Prendo spunto per questo post da alcuni commenti recentemente pubblicati da frequentatori del sito riguardo all’approccio “Plug & Print” delle stampanti Zortrax M200.
Il tono dei commenti è pressoché opposto. Un utente saluta la politica di Zortrax di fornire un sistema “pretarato” di facile impiego, l’altro esprime preoccupazione rispetto alla scelta di proporre una soluzione custom, che vede come potenzialmente limitativa.
Non sta a me, almeno nel ruolo di “divulgatore tendenzialmente imparziale”, esprimere giudizi su chi abbia ragione o torto.
Devo però constare, sulla base di una nutrita esperienza, che – se lo scopo è ottenere la massima qualità – l’unica soluzione possibile è quella delle soluzioni proprietarie.
Utilizzando diversi slicer più o meno interconnessi, svariate tipologie e marche di filamenti, e tecniche più o meno empiriche per limitare il warping e la delaminazione, la quantità delle variabili in gioco è semplicemente enorme. Anche un profondo esperto deve effettuare molti tentativi prima di ottenere – da una determinata stampante – il meglio che possa produrre. Questo, indipendentemente dalla predisposizione e dal piacere della sperimentazione, male si coniuga con le esigenze professionali di continuità qualitativa e rispetto dei tempi di consegna.
Un sistema che utilizzi firmware, software e materiali dedicati può permettersi di garantire sia la qualità, sia l’affidabilità della macchina: tutte le sperimentazioni necessarie sono già state fatte, e limitando la flessibilità di impiego non si rischia il default.
Del resto, chiunque abbia utilizzato filamenti diversi (anche solo nel colore, talvolta) ha potuto constatare la necessità di modificare i parametri di stampa, misurare il filamento per una certa lunghezza per calcolare le variazioni di diametro, e in qualche caso sfortunato i problemi di inceppamento dell’hot end per la presenza di residui carboniosi o altri materiali spuri inclusi nel polimero.

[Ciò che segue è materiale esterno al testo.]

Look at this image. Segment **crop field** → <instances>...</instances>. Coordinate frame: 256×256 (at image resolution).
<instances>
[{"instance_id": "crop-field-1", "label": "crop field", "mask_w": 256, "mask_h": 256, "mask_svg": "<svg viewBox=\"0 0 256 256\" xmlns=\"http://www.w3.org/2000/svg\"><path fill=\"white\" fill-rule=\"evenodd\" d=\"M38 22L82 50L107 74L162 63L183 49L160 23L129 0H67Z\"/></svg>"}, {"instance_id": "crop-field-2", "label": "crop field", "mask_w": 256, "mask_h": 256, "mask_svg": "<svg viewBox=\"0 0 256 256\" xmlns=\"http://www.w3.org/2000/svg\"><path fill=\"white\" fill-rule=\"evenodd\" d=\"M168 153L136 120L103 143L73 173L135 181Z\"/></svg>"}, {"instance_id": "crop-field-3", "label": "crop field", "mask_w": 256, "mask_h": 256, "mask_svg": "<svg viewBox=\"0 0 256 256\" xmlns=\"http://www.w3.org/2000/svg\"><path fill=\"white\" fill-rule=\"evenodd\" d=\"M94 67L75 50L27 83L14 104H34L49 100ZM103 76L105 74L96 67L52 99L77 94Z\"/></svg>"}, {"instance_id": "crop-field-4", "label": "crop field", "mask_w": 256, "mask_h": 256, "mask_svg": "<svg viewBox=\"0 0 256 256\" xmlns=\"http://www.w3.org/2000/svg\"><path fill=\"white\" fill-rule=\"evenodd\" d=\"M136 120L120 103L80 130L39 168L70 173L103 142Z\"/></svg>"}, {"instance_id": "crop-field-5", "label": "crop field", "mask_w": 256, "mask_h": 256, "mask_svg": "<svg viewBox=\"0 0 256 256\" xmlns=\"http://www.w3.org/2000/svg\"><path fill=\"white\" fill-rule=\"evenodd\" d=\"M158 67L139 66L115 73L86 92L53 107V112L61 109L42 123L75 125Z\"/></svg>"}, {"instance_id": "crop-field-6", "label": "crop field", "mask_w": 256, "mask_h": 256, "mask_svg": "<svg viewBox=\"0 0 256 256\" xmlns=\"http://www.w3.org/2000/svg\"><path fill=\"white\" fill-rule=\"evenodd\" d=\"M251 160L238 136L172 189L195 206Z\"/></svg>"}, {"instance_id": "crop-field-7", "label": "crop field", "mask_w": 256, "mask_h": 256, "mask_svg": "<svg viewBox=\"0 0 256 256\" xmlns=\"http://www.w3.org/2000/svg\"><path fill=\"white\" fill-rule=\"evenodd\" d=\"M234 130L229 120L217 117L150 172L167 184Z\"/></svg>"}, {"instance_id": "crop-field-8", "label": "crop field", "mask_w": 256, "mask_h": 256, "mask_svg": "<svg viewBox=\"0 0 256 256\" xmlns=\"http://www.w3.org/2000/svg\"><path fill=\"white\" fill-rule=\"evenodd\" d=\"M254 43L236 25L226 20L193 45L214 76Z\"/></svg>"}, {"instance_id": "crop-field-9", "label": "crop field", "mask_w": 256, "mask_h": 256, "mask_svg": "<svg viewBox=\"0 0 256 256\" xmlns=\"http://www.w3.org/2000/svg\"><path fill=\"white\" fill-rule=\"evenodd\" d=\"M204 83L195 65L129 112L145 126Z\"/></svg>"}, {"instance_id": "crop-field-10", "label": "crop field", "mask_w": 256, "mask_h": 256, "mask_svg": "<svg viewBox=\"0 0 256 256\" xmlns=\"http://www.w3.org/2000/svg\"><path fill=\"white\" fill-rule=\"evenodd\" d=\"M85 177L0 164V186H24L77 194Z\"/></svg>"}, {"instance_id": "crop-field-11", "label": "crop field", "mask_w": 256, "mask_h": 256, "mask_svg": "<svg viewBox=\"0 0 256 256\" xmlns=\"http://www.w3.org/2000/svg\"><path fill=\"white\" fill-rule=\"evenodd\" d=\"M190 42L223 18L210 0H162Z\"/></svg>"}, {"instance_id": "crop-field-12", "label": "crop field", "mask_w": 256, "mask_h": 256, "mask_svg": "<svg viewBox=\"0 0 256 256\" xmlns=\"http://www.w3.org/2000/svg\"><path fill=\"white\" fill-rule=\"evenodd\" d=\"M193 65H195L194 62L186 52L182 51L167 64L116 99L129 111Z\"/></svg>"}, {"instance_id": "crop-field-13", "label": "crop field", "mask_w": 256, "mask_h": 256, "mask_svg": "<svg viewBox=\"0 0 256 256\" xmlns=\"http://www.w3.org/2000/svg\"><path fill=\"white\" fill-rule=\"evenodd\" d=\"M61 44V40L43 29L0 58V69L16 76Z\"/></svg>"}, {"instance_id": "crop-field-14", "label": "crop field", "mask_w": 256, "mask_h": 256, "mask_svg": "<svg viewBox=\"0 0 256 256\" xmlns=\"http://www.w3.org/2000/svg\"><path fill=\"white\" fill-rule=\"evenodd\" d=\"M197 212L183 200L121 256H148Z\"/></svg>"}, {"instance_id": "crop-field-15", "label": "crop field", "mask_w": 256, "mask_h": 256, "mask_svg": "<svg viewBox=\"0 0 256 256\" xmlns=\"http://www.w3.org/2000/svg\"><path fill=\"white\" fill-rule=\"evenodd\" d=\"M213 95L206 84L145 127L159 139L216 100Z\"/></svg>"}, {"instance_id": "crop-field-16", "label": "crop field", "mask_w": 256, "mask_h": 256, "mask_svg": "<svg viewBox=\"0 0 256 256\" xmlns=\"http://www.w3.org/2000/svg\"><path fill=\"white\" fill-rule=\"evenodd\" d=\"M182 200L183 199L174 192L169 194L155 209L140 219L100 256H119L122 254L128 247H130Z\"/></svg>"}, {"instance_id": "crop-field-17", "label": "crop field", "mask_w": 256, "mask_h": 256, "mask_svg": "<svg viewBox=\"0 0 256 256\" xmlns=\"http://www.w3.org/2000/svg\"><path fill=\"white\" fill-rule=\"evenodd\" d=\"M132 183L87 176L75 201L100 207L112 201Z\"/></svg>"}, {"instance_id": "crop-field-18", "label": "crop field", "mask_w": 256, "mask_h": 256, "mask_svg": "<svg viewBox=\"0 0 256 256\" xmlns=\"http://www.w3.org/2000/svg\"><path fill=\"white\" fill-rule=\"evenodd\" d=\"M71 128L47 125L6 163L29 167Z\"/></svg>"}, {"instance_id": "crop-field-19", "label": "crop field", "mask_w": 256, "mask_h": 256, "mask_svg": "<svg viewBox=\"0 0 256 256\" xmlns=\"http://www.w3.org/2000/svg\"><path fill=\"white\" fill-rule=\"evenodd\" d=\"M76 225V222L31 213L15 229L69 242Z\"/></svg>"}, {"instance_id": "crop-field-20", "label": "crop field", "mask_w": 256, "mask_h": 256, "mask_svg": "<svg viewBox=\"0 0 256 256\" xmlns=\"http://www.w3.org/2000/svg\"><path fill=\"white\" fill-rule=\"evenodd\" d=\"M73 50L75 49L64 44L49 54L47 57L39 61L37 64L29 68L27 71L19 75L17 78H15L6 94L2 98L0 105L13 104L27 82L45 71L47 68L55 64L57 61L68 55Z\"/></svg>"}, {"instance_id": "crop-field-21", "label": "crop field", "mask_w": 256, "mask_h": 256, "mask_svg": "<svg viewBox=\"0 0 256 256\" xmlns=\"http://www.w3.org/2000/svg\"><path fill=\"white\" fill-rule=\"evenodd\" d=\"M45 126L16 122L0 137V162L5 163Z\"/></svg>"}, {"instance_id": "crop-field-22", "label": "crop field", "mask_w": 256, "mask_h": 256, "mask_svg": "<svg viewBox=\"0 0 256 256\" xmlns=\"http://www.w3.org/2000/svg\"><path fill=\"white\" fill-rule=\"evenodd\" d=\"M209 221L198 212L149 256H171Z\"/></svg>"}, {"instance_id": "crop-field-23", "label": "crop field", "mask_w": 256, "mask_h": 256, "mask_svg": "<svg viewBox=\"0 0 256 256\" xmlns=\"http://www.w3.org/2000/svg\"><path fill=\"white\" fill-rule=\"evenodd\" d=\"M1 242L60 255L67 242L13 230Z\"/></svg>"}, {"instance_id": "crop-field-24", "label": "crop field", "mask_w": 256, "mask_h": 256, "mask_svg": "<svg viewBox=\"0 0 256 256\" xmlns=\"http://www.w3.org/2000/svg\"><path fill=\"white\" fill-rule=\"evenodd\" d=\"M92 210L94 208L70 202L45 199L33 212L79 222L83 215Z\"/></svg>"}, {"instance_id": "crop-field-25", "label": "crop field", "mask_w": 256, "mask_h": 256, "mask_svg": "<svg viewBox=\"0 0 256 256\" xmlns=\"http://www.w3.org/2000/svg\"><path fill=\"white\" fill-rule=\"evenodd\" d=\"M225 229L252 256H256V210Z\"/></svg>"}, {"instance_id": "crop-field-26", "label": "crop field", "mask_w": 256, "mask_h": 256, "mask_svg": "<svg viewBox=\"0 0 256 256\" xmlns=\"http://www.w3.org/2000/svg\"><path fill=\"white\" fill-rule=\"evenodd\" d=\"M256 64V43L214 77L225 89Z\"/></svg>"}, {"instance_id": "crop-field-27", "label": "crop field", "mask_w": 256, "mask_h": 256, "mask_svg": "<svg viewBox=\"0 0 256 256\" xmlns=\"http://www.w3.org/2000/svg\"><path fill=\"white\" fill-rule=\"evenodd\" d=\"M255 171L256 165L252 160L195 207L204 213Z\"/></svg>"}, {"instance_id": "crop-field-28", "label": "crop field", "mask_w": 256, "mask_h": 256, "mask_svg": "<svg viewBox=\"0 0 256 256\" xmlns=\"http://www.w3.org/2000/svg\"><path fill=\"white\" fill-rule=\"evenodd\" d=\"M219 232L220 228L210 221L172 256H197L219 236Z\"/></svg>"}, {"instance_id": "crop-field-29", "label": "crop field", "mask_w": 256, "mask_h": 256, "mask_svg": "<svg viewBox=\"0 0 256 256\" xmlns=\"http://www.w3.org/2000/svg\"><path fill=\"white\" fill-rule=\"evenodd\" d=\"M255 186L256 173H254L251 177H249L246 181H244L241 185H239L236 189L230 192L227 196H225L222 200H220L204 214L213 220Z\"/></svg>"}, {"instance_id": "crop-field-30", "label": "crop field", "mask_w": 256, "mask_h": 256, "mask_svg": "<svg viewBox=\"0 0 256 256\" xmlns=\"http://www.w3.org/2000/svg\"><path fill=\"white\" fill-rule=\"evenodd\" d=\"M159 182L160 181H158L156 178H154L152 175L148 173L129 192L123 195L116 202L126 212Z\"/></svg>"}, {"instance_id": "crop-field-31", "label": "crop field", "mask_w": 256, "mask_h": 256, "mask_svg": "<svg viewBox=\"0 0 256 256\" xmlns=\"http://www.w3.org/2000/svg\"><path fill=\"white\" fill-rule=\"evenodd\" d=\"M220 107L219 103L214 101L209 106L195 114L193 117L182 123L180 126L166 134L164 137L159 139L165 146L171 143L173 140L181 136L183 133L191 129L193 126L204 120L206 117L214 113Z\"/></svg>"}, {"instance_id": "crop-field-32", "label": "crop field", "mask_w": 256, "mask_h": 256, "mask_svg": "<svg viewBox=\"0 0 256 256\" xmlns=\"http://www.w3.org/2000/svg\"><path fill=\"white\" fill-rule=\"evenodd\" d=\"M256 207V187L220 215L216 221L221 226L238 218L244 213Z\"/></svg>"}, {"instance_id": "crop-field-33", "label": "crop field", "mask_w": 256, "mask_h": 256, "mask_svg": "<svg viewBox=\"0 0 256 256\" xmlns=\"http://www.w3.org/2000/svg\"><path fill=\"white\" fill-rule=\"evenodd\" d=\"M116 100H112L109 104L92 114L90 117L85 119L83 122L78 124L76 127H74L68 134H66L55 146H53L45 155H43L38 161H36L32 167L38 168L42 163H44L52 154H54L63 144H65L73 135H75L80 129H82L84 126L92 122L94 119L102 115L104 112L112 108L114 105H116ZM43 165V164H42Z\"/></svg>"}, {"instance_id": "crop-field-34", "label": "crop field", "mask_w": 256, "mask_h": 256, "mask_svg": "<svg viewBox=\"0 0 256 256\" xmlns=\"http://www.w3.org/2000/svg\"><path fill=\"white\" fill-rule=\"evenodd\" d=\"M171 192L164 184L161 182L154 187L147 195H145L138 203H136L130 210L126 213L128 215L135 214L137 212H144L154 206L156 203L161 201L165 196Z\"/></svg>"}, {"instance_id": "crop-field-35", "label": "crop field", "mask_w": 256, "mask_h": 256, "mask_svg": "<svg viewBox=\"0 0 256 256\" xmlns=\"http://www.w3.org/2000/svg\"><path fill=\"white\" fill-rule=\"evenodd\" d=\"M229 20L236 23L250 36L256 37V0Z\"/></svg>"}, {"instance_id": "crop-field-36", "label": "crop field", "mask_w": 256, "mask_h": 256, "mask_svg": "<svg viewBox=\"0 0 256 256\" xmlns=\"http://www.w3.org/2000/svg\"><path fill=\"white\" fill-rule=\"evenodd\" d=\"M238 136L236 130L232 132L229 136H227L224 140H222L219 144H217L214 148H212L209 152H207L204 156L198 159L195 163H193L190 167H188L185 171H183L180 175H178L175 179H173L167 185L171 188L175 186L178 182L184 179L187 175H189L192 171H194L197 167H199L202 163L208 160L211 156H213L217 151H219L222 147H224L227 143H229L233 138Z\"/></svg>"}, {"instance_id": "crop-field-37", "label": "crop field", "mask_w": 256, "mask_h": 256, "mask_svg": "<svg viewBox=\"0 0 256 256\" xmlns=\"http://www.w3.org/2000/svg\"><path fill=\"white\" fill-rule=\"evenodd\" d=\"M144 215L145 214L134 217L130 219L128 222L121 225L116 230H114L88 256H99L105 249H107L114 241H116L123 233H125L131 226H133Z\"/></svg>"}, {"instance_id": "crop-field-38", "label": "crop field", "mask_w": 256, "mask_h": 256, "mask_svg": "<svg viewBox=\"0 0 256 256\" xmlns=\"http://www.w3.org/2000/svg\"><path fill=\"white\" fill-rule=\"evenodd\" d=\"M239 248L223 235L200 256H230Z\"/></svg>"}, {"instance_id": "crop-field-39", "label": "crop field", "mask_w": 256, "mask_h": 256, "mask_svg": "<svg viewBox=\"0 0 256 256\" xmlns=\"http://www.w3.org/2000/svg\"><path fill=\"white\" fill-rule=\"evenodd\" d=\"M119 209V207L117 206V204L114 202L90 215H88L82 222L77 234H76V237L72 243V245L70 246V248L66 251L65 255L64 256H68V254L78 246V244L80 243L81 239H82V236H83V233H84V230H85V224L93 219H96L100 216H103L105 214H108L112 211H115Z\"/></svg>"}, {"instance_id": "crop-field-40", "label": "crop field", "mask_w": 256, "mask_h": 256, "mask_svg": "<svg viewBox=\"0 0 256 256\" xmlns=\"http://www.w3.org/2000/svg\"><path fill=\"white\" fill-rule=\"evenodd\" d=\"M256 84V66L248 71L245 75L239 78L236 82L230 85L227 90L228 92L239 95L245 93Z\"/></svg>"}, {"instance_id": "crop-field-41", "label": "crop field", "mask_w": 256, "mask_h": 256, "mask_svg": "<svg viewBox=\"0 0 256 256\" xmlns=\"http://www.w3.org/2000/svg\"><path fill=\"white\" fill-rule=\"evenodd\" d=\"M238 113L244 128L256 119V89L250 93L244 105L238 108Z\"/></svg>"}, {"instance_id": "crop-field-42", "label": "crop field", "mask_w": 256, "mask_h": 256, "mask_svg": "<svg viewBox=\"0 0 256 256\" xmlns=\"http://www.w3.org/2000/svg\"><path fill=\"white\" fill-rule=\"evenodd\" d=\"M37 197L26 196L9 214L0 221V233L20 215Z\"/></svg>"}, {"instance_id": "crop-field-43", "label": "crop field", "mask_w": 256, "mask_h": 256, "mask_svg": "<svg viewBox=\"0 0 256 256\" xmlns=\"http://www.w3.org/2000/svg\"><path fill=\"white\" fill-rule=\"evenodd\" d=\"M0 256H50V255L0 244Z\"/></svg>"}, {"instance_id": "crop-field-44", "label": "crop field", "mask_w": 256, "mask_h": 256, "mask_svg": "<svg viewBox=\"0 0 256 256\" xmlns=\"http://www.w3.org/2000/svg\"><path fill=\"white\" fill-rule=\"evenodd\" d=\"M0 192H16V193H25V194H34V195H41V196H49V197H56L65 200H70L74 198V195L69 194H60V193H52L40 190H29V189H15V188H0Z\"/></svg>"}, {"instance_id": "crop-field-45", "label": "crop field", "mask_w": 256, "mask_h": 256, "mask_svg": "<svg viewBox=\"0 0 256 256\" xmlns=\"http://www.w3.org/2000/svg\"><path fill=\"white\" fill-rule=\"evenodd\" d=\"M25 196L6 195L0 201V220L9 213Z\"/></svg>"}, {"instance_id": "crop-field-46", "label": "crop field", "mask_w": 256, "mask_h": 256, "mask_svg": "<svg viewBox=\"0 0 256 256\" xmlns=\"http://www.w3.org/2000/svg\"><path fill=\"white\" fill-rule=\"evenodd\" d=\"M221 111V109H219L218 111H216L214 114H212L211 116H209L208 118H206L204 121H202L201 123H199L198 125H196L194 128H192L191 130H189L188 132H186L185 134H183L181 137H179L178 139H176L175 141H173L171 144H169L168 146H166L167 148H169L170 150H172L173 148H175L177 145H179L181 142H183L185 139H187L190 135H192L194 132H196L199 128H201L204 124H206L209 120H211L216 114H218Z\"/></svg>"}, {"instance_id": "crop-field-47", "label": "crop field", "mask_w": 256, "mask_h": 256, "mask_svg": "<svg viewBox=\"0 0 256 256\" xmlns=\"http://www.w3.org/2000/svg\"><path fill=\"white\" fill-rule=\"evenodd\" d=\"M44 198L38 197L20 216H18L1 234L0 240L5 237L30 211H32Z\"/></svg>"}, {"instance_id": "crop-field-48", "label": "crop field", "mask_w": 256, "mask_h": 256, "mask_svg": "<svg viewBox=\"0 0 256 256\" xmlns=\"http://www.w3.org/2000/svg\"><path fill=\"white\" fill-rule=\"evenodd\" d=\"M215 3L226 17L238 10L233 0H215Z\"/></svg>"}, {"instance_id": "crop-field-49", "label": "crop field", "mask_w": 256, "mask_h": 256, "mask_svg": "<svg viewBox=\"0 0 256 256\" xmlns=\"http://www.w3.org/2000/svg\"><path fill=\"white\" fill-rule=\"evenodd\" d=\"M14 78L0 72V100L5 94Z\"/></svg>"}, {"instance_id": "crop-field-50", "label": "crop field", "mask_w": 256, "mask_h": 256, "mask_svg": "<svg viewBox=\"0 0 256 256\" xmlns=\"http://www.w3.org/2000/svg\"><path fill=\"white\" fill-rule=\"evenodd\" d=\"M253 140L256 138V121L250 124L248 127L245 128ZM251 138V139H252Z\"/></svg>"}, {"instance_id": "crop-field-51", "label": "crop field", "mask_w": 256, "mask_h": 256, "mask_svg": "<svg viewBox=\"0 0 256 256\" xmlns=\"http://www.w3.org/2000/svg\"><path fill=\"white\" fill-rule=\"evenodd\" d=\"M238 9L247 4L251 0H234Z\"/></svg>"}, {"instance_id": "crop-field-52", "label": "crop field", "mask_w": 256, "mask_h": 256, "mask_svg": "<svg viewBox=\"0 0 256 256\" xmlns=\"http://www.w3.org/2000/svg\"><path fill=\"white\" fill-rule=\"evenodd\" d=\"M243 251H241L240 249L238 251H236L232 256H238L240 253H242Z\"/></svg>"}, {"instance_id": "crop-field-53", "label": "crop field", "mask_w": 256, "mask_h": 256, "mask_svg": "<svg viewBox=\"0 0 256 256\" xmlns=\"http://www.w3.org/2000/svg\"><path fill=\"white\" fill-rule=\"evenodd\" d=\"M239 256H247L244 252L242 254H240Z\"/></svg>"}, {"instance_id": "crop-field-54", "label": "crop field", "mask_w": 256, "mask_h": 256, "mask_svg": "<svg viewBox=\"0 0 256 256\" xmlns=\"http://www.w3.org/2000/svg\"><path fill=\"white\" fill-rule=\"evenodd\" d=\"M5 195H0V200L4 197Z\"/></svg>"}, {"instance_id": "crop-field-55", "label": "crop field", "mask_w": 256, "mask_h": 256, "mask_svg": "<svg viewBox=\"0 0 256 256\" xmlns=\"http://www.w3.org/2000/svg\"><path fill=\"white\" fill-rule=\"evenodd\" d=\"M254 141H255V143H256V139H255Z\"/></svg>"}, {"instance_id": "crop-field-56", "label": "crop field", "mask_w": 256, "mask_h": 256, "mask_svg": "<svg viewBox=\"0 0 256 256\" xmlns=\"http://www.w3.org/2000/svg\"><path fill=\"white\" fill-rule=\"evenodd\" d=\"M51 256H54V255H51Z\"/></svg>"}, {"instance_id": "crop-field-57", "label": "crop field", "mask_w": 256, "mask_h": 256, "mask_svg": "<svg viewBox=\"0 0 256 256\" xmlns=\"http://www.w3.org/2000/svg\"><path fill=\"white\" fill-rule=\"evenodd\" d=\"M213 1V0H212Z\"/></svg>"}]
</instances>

In conclusione, sperimentando si possono ottenere notevoli soddisfazioni, ma si va anche incontro a rischi. Il mercato offre sia stampanti “flessibili”, in grado di operare con svariati software e di gestire molteplici materiali, sia (e devo dire per fortuna) sistemi “chiusi” che proprio riducendo il campo delle possibilità possono garantire una qualità costante. Nel caso specifico di Zortrax, che appartiene alla seconda categoria, la “chiusura” non è totale: i filamenti non sono “blindati” da chip, cartucce o diametri fuori standard, quindi teoricamente è possibile utilizzare altre marche. Ma visti i risultati che si ottengono con lo Z-ABS o con lo Z-ULTRAT, che oltretutto hanno costi assolutamente allineati a quelli di altri filamenti di buona qualità, non avrebbe veramente senso complicarsi la vita. Piuttosto, per chi non vuole rinunciare a “sentirsi libero” ci sono tante altre stampanti. Persino in kit, per i più coraggiosi.
Commenti 1
Io non sono assolutamente contrario all’open source, né alla possibilità di utlizzare soluzioni diverse, ma il ragionamento che faccio a proposito della stampa 3D coincide perfettamente con quello dell’admin.
Vorrei anche aggiungere un fattore: il costo finale delle varie “sperimentazioni”.
Il rapporto classico qualità/prezzo come ne viene fuori quando bisogna tenere in conto ore e ore di funzionamento aggiuntivo delle apparecchiature (che per adesso sono lente), materiali consumati inutilmente, e magari ottenere poi un risultato allineato (se non peggiore) che sarebbe stato offerto dalla soluzione preconfezionata con minor dispendio di risorse?
Direi che in questo periodo di crescita/assestamento della tecnologia 3D, avere qualche punto di riferimento certo può solo far bene alla tecnologia stessa.
Altrimenti si rischia anche che una parte consistente di possibili utenti se ne allontani, dopo esser rimasta delusa dai risultati ottenuti.